24 Haziran Seçimlerinin Düşündürdükleri
Müslümanlar için “toplum düzeni” denildiğinde ilk akla gelen kavram “ahlak”tır. İslam’ın toplum düzeni “ahlak altyapısı” üzerine oturur. Başta hukuk sistemi olmak üzere ekonomik/siyasi/kültürel tüm sistem Kur’an ve Sünnet kaynaklı bir ahlak temelinin üstüne inşa edilir.
Söz konusu ahlak düzeninin kurulmasında öncelikle nefislerin ve toplumun arındırılması kritik öneme sahiptir. Diğer bir deyişle birey ve toplumun vicdanı yaratılış kodlarına dönmedikçe, bozulan fıtratlar düzelmedikçe, salt hukuki yaptırımlarla bir huzur medeniyeti oluşturulamaz.
Batı medeniyeti bunun en güzel örneğidir. Yasal adalet üzerinden batı hayranlığı aşılamaya çalışan seküler kesimler, batının vicdani adalet fukaralığını, dünyanın kalan kısmında emeği ve kaynakları nasıl vicdansızca sömürdüğünü, mazlum halkların kan ve gözyaşları üzerinden nasıl rant sağladığını görmezden gelmeye devam ediyorlar.
İslam’ın ana tezi; “Ahlaklı birey, ahlaklı toplum ve ahlak düzeni” inşası olmasına rağmen dünya Müslümanlarının genel ahlaki ahvalinin içler acısı olduğunu söylemek abartı değildir. Pratik ahlak açısından kapitalizmin güdümüne girmiş, söylem ve ritüeller noktasında İslam’a yaslanan ucube bir dindarlıkla yüzleşiyoruz.

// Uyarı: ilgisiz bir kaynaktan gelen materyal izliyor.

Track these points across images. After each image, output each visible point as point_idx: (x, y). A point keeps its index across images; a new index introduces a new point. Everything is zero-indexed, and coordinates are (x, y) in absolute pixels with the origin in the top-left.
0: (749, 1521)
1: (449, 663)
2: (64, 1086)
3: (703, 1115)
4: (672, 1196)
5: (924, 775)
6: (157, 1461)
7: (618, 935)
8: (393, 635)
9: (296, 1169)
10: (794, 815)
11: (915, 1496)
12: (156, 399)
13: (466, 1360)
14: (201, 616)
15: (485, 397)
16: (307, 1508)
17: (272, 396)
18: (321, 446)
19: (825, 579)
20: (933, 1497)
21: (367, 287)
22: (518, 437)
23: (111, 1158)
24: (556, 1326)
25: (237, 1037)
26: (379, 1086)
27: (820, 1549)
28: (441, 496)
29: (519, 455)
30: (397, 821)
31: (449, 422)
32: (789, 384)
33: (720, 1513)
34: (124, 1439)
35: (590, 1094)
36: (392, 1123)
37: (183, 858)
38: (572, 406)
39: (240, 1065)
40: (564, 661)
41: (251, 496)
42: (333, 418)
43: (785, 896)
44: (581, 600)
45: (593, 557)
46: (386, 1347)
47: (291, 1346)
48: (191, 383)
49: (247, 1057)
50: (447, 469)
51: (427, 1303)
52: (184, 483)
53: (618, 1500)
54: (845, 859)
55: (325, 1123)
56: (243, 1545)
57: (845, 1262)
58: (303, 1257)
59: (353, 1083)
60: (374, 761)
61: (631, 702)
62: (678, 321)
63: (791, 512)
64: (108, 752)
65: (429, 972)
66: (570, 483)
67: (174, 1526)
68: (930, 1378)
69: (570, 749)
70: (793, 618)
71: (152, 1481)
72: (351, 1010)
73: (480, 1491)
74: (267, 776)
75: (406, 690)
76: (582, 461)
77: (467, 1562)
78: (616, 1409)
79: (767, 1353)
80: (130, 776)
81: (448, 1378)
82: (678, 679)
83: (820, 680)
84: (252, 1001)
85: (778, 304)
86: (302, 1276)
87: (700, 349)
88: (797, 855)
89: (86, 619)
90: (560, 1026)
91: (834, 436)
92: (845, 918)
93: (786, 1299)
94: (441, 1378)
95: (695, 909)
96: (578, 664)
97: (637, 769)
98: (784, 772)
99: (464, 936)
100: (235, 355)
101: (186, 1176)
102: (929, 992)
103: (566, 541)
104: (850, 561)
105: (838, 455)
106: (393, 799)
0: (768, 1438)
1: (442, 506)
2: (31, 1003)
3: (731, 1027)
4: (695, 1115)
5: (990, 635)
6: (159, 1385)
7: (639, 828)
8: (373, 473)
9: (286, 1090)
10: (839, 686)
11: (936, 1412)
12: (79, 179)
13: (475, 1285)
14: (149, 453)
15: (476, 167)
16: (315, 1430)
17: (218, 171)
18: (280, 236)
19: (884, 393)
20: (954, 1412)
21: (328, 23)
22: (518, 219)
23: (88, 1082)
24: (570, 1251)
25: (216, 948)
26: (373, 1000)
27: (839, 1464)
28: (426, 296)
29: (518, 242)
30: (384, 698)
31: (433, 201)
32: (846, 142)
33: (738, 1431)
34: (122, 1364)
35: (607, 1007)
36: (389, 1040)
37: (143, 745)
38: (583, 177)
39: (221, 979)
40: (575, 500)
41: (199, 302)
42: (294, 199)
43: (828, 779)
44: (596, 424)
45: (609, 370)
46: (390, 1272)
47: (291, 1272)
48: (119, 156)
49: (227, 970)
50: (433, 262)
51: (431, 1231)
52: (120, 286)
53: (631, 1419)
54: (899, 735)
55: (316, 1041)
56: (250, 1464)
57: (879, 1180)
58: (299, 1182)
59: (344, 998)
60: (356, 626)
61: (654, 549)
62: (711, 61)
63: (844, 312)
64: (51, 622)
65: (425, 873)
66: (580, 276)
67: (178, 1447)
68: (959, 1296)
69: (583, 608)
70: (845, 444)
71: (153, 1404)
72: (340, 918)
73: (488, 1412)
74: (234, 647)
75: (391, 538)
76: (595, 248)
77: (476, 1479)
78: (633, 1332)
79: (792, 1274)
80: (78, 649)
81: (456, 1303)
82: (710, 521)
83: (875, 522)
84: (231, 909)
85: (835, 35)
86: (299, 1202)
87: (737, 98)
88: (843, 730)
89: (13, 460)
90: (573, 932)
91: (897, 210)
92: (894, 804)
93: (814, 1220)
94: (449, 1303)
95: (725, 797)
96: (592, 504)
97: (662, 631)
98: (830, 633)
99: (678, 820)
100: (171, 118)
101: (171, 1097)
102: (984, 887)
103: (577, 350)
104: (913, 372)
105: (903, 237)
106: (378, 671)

24 Haziran seçimleri dini hassasiyetlere dair önemli ipuçları veriyor. Kendisini dindar olarak tanımlayan kesimler için birincil ihtiyacın can ve mal güvenliği olduğunu tespit eden siyasi partiler ekonomi ve güvenlik eksenli politikalarla oy toplamaya çalıştı.
İki aylık seçim sürecinde; meydanlarda, medyada ve de halkın bir araya geldiği mekanlarda ahlak merkezli........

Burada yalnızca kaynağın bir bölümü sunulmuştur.